Text segment -

Then, launch Spyder via the start menu shortcut on Windows, or from Anaconda Navigator on Linux or Mac.
Open the Workshop in Spyder as a project by clicking Open Project
in the Project
menu, and navigating to the Spyder-Workshop
directory.
Finally, open the file workshop.py
by double-clicking it in the Project Explorer
pane on the left of the Spyder main window.
The first thing we need to do before starting our work is import the libraries necessary for our analysis, and load the data in a way that it is easy to explore.
- Import the libraries Matplotlib and Pandas:
import matplotlib.pyplot as plt
import pandas as pd
- Load the data from the CSV file to a Pandas DataFrame:
weather_data = pd.read_csv('data/weatherHistory.csv')
Now that we have our data and libraries ready, let's start by taking a look at the data that we have.
-
Open the
weather_data
variable in the Variable Explorer pane by double-clicking its name. The Variable Explorer is located in the top-right of the Spyder main window; you may need to click its tab to make it visible. -
Verify that the
Size
ofweather_data
in the Variable Explorer corresponds to the result oflen(weather_data)
in the IPython Console.
len(weather_data)
- Print the first three rows of the DataFrame to the IPython Console:
weather_data.head(3)
- Now, try printing the last three rows of the DataFrame.
A useful tool for exploring the data that we are going to work with is plotting it. This is easy to do using the pandas library, which we imported previously.
The first thing we want to do before plotting our data is ordering the rows according to the date. Use the Variable Explorer to verify that our data is not ordered by default.
- Parse the date and create a new DataFrame with our data ordered by it:
weather_data['Formatted Date'] = pd.to_datetime(
weather_data['Formatted Date'].str[:-6])
weather_data_ordered = weather_data.sort_values(by='Formatted Date')
- In the Variable Explorer, right-click the old DataFrame
weather_data
to pop out the context menu and selectRemove
to delete it. Now, we are going to work with our new variableweather_data_ordered
.
Notice in the Variable Explorer that the DataFrame's index (the Index
column on the left) is not in the order of the date.
Reset the index so its order matches that of Formatted Date
:
weather_data_ordered.reset_index(drop=True)
We also see that there are some qualitative variables, which can make our analysis more difficult. For this reason, we want to stick to the columns that give us numerical information and drop the categorical ones:
weather_data_ordered.drop(
columns=['Summary', 'Precip Type', 'Loud Cover', 'Daily Summary'])
- Plot
Temperature (C)
versusFormatted Date
to see how temperature changes over time:
weather_data_ordered.plot(
x='Formatted Date', y='Temperature (C)', color='red', figsize=(15, 8))
-
Switch to the Plots pane, in the same top-right section of the interface as the Variable Explorer, to view your figure.
-
Now, try plotting the temperature versus the date using only the data from 2006.
-
Plot temperature and humidity versus the date in the same plot to examine how both variables change over time:
weather_data_ordered.plot(
subplots=True, x='Formatted Date', y=['Temperature (C)', 'Humidity'],
figsize=(15, 8))
- Now, try plotting different variables in the same plot for different years.

Record set -
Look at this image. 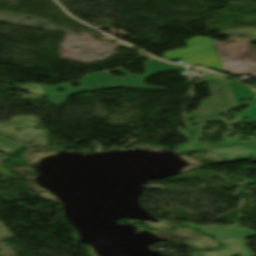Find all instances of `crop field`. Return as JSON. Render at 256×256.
<instances>
[{
  "label": "crop field",
  "mask_w": 256,
  "mask_h": 256,
  "mask_svg": "<svg viewBox=\"0 0 256 256\" xmlns=\"http://www.w3.org/2000/svg\"><path fill=\"white\" fill-rule=\"evenodd\" d=\"M209 151L224 157L228 161H238L240 159H247V155L256 156V144L210 149ZM203 152L207 153L206 155L216 159L219 162H226L221 157L213 153H210L207 151H203Z\"/></svg>",
  "instance_id": "dd49c442"
},
{
  "label": "crop field",
  "mask_w": 256,
  "mask_h": 256,
  "mask_svg": "<svg viewBox=\"0 0 256 256\" xmlns=\"http://www.w3.org/2000/svg\"><path fill=\"white\" fill-rule=\"evenodd\" d=\"M186 44L188 45L187 48L163 53L162 58L166 60L181 59L183 64H202L223 72L220 60L214 50L210 38L195 37L186 41Z\"/></svg>",
  "instance_id": "412701ff"
},
{
  "label": "crop field",
  "mask_w": 256,
  "mask_h": 256,
  "mask_svg": "<svg viewBox=\"0 0 256 256\" xmlns=\"http://www.w3.org/2000/svg\"><path fill=\"white\" fill-rule=\"evenodd\" d=\"M146 68V75L145 76H139V75H131L124 71L123 69L119 70H113V71H107L102 73H95L86 76L83 78L80 82L81 88L74 89L69 86V84H60L58 87H45V92L47 96H49V102L53 105H60L63 102H65L67 96L69 94L79 92V91H87L99 87H125V88H139V89H148V90H165L162 88H148L144 85L143 80L148 78L149 76L153 74H157L160 72H168V71H185L183 67H176L172 64H166L161 63L157 60H148L147 63L144 64ZM119 71L121 73H124L127 75V78L125 79H117V78H111L109 76L110 73ZM76 83V82H73ZM64 88L68 91L57 94L55 92L56 89Z\"/></svg>",
  "instance_id": "8a807250"
},
{
  "label": "crop field",
  "mask_w": 256,
  "mask_h": 256,
  "mask_svg": "<svg viewBox=\"0 0 256 256\" xmlns=\"http://www.w3.org/2000/svg\"><path fill=\"white\" fill-rule=\"evenodd\" d=\"M186 227L192 229H198L202 233L215 237L226 247L212 253L200 252L203 256H255L256 254L250 249L246 248L247 244L244 241L246 236H256V231L250 229L240 228L237 225L227 228H218L217 226L212 227H199L193 224H186Z\"/></svg>",
  "instance_id": "34b2d1b8"
},
{
  "label": "crop field",
  "mask_w": 256,
  "mask_h": 256,
  "mask_svg": "<svg viewBox=\"0 0 256 256\" xmlns=\"http://www.w3.org/2000/svg\"><path fill=\"white\" fill-rule=\"evenodd\" d=\"M205 75L206 77L204 79L196 83L201 81L208 82L213 98L209 101H203L199 112H193L191 115H187L188 119L185 123L187 130H179V133L188 139L201 137L199 133L202 131L205 123L210 121H223L228 127L244 123L242 115L236 116L235 118L237 120L230 123L224 121V118L218 117L220 113L227 114L228 111L237 108V105L225 77L214 76L210 73H206ZM190 118H196L199 127H189L188 120Z\"/></svg>",
  "instance_id": "ac0d7876"
},
{
  "label": "crop field",
  "mask_w": 256,
  "mask_h": 256,
  "mask_svg": "<svg viewBox=\"0 0 256 256\" xmlns=\"http://www.w3.org/2000/svg\"><path fill=\"white\" fill-rule=\"evenodd\" d=\"M225 142L222 145H216V146H209L208 143H199L198 140H193L188 143H185L178 148H181L180 151H189V150H198V149H207V148H215V147H222V146H230V145H237V144H244L239 143L242 139V136L234 137V138H228L227 135H224ZM255 138H250L252 143L255 142Z\"/></svg>",
  "instance_id": "e52e79f7"
},
{
  "label": "crop field",
  "mask_w": 256,
  "mask_h": 256,
  "mask_svg": "<svg viewBox=\"0 0 256 256\" xmlns=\"http://www.w3.org/2000/svg\"><path fill=\"white\" fill-rule=\"evenodd\" d=\"M229 83H230V86H231V89H232V92H233V95L235 97L237 105L238 106L245 105V104L250 105V108L243 111V112H246V111H249V110H252V109L256 108V98L252 99V101L250 103H241V102H239V99H241V98H245V97L251 98V97H253V94H252L251 90L247 86H245L243 84H240V83H236V82H229Z\"/></svg>",
  "instance_id": "d8731c3e"
},
{
  "label": "crop field",
  "mask_w": 256,
  "mask_h": 256,
  "mask_svg": "<svg viewBox=\"0 0 256 256\" xmlns=\"http://www.w3.org/2000/svg\"><path fill=\"white\" fill-rule=\"evenodd\" d=\"M233 41H251V40H242V39H239V38H230L229 40H227V41H225V42H223V43H221V44H219L217 41H215V40H213L212 42H213V44L214 45H218V47H216V48H219V50H220V48L223 46V45H225V44H227V43H230V42H233ZM219 50L217 51V53H218V56H219V58H220V55H219ZM220 60H221V58H220ZM222 61V60H221Z\"/></svg>",
  "instance_id": "3316defc"
},
{
  "label": "crop field",
  "mask_w": 256,
  "mask_h": 256,
  "mask_svg": "<svg viewBox=\"0 0 256 256\" xmlns=\"http://www.w3.org/2000/svg\"><path fill=\"white\" fill-rule=\"evenodd\" d=\"M25 144L21 143H12L2 136H0V150H4L5 152L11 153L15 152L19 147L23 146Z\"/></svg>",
  "instance_id": "5a996713"
},
{
  "label": "crop field",
  "mask_w": 256,
  "mask_h": 256,
  "mask_svg": "<svg viewBox=\"0 0 256 256\" xmlns=\"http://www.w3.org/2000/svg\"><path fill=\"white\" fill-rule=\"evenodd\" d=\"M250 43H231L220 51L224 71L230 73L252 74L256 76V46Z\"/></svg>",
  "instance_id": "f4fd0767"
},
{
  "label": "crop field",
  "mask_w": 256,
  "mask_h": 256,
  "mask_svg": "<svg viewBox=\"0 0 256 256\" xmlns=\"http://www.w3.org/2000/svg\"><path fill=\"white\" fill-rule=\"evenodd\" d=\"M243 116L249 119L246 123L256 122V110L246 112L243 114Z\"/></svg>",
  "instance_id": "28ad6ade"
}]
</instances>
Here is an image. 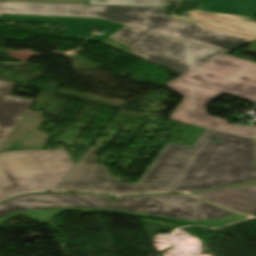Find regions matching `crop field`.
I'll use <instances>...</instances> for the list:
<instances>
[{
    "label": "crop field",
    "mask_w": 256,
    "mask_h": 256,
    "mask_svg": "<svg viewBox=\"0 0 256 256\" xmlns=\"http://www.w3.org/2000/svg\"><path fill=\"white\" fill-rule=\"evenodd\" d=\"M0 14L101 18L147 31L165 8L0 2Z\"/></svg>",
    "instance_id": "obj_6"
},
{
    "label": "crop field",
    "mask_w": 256,
    "mask_h": 256,
    "mask_svg": "<svg viewBox=\"0 0 256 256\" xmlns=\"http://www.w3.org/2000/svg\"><path fill=\"white\" fill-rule=\"evenodd\" d=\"M192 195L244 214L253 215L256 212V185L237 186Z\"/></svg>",
    "instance_id": "obj_12"
},
{
    "label": "crop field",
    "mask_w": 256,
    "mask_h": 256,
    "mask_svg": "<svg viewBox=\"0 0 256 256\" xmlns=\"http://www.w3.org/2000/svg\"><path fill=\"white\" fill-rule=\"evenodd\" d=\"M166 85L185 97L171 119L254 139L249 126H230L207 116L204 107L222 92L256 101V63L224 55ZM252 127L256 138V126Z\"/></svg>",
    "instance_id": "obj_2"
},
{
    "label": "crop field",
    "mask_w": 256,
    "mask_h": 256,
    "mask_svg": "<svg viewBox=\"0 0 256 256\" xmlns=\"http://www.w3.org/2000/svg\"><path fill=\"white\" fill-rule=\"evenodd\" d=\"M14 83L0 80V144L33 102L32 99L8 95Z\"/></svg>",
    "instance_id": "obj_13"
},
{
    "label": "crop field",
    "mask_w": 256,
    "mask_h": 256,
    "mask_svg": "<svg viewBox=\"0 0 256 256\" xmlns=\"http://www.w3.org/2000/svg\"><path fill=\"white\" fill-rule=\"evenodd\" d=\"M31 21V22H45L68 24L64 37L82 40L91 33L86 32L87 29L95 26L100 29L108 31L102 36L95 35L87 40L101 41L125 25L105 21L101 19H87V18H65V17H44V16H24V15H3L0 21Z\"/></svg>",
    "instance_id": "obj_10"
},
{
    "label": "crop field",
    "mask_w": 256,
    "mask_h": 256,
    "mask_svg": "<svg viewBox=\"0 0 256 256\" xmlns=\"http://www.w3.org/2000/svg\"><path fill=\"white\" fill-rule=\"evenodd\" d=\"M145 31H141L131 27H124L121 30L117 31L116 33L112 34L108 38H111L125 46H129L132 44L136 39H138Z\"/></svg>",
    "instance_id": "obj_16"
},
{
    "label": "crop field",
    "mask_w": 256,
    "mask_h": 256,
    "mask_svg": "<svg viewBox=\"0 0 256 256\" xmlns=\"http://www.w3.org/2000/svg\"><path fill=\"white\" fill-rule=\"evenodd\" d=\"M165 1H179V0H88V3L96 4V5H131V6L164 7Z\"/></svg>",
    "instance_id": "obj_15"
},
{
    "label": "crop field",
    "mask_w": 256,
    "mask_h": 256,
    "mask_svg": "<svg viewBox=\"0 0 256 256\" xmlns=\"http://www.w3.org/2000/svg\"><path fill=\"white\" fill-rule=\"evenodd\" d=\"M0 1L87 4V0H0Z\"/></svg>",
    "instance_id": "obj_17"
},
{
    "label": "crop field",
    "mask_w": 256,
    "mask_h": 256,
    "mask_svg": "<svg viewBox=\"0 0 256 256\" xmlns=\"http://www.w3.org/2000/svg\"><path fill=\"white\" fill-rule=\"evenodd\" d=\"M210 133V130L204 129L193 146L166 143L137 184L119 183V178L107 175L105 166L97 164L99 159L93 155L96 149H88L59 190L112 194L169 191Z\"/></svg>",
    "instance_id": "obj_3"
},
{
    "label": "crop field",
    "mask_w": 256,
    "mask_h": 256,
    "mask_svg": "<svg viewBox=\"0 0 256 256\" xmlns=\"http://www.w3.org/2000/svg\"><path fill=\"white\" fill-rule=\"evenodd\" d=\"M188 15V18L173 15L169 17L247 40H256V22L249 17L196 10H190Z\"/></svg>",
    "instance_id": "obj_9"
},
{
    "label": "crop field",
    "mask_w": 256,
    "mask_h": 256,
    "mask_svg": "<svg viewBox=\"0 0 256 256\" xmlns=\"http://www.w3.org/2000/svg\"><path fill=\"white\" fill-rule=\"evenodd\" d=\"M40 114V112L27 110L1 144L0 152L20 148L40 149L49 136L36 131L43 120L38 117Z\"/></svg>",
    "instance_id": "obj_11"
},
{
    "label": "crop field",
    "mask_w": 256,
    "mask_h": 256,
    "mask_svg": "<svg viewBox=\"0 0 256 256\" xmlns=\"http://www.w3.org/2000/svg\"><path fill=\"white\" fill-rule=\"evenodd\" d=\"M252 152L254 140L212 131L170 191L256 181V154Z\"/></svg>",
    "instance_id": "obj_4"
},
{
    "label": "crop field",
    "mask_w": 256,
    "mask_h": 256,
    "mask_svg": "<svg viewBox=\"0 0 256 256\" xmlns=\"http://www.w3.org/2000/svg\"><path fill=\"white\" fill-rule=\"evenodd\" d=\"M64 147L0 154V199L27 190H58L74 168Z\"/></svg>",
    "instance_id": "obj_5"
},
{
    "label": "crop field",
    "mask_w": 256,
    "mask_h": 256,
    "mask_svg": "<svg viewBox=\"0 0 256 256\" xmlns=\"http://www.w3.org/2000/svg\"><path fill=\"white\" fill-rule=\"evenodd\" d=\"M202 3L207 11L251 16L256 13V0H182Z\"/></svg>",
    "instance_id": "obj_14"
},
{
    "label": "crop field",
    "mask_w": 256,
    "mask_h": 256,
    "mask_svg": "<svg viewBox=\"0 0 256 256\" xmlns=\"http://www.w3.org/2000/svg\"><path fill=\"white\" fill-rule=\"evenodd\" d=\"M148 31L227 52L251 42L167 16L158 20Z\"/></svg>",
    "instance_id": "obj_8"
},
{
    "label": "crop field",
    "mask_w": 256,
    "mask_h": 256,
    "mask_svg": "<svg viewBox=\"0 0 256 256\" xmlns=\"http://www.w3.org/2000/svg\"><path fill=\"white\" fill-rule=\"evenodd\" d=\"M131 54L184 74L227 52L146 32L132 45Z\"/></svg>",
    "instance_id": "obj_7"
},
{
    "label": "crop field",
    "mask_w": 256,
    "mask_h": 256,
    "mask_svg": "<svg viewBox=\"0 0 256 256\" xmlns=\"http://www.w3.org/2000/svg\"><path fill=\"white\" fill-rule=\"evenodd\" d=\"M119 199V202L110 203L106 196L99 195L30 194L0 203V222L21 213L45 224L62 211L124 213L210 227L246 218L185 195L163 194ZM198 220L202 221L199 223Z\"/></svg>",
    "instance_id": "obj_1"
}]
</instances>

What you need to do -
a. Which columns does the Spyder workshop tutorial drop from the DataFrame so that only numerical information remains? List them all.
b. According to the Spyder workshop tutorial, where in the Spyder main window is the Variable Explorer located?
c. Continue the Spyder workshop tutorial from its last step.

Answers to the problems -
a. Summary, Precip Type, Loud Cover, Daily Summary

b. In the top-right of the Spyder main window.

c.
The previous plots contained a lot of data, which make it difficult to understand the evolution of our variables through time.
For this reason, one of the things that we can do is group the information we have by year and plot the yearly values.
To do this, we have written a function in the utils.py
file, in the same folder as your workshop, that creates a new column in the DataFrame containing the year, and then groups values by year, computing the average of the variables for each one.
- Import the function from the
utils
module, so you can use it in your script:
from utils import aggregate_by_year
- Use it to aggregate by year and plot the data:
weather_data_by_year = aggregate_by_year(
weather_data_ordered, date_column='Formatted Date')
- Try writing a function in the
utils.py
file that gets the averages of the weather data by month and plots them.
Now, we want to evaluate the relationships between the variables in our data set.
For this, we have written another function in utils.py
.
- Import the new function:
from utils import aggregate_by_year, plot_correlations
- Plot the correlations between the variables and view the figure in the plots pane:
plot_correlations(weather_data_ordered, size=15)
- Import the
plot_color_gradients()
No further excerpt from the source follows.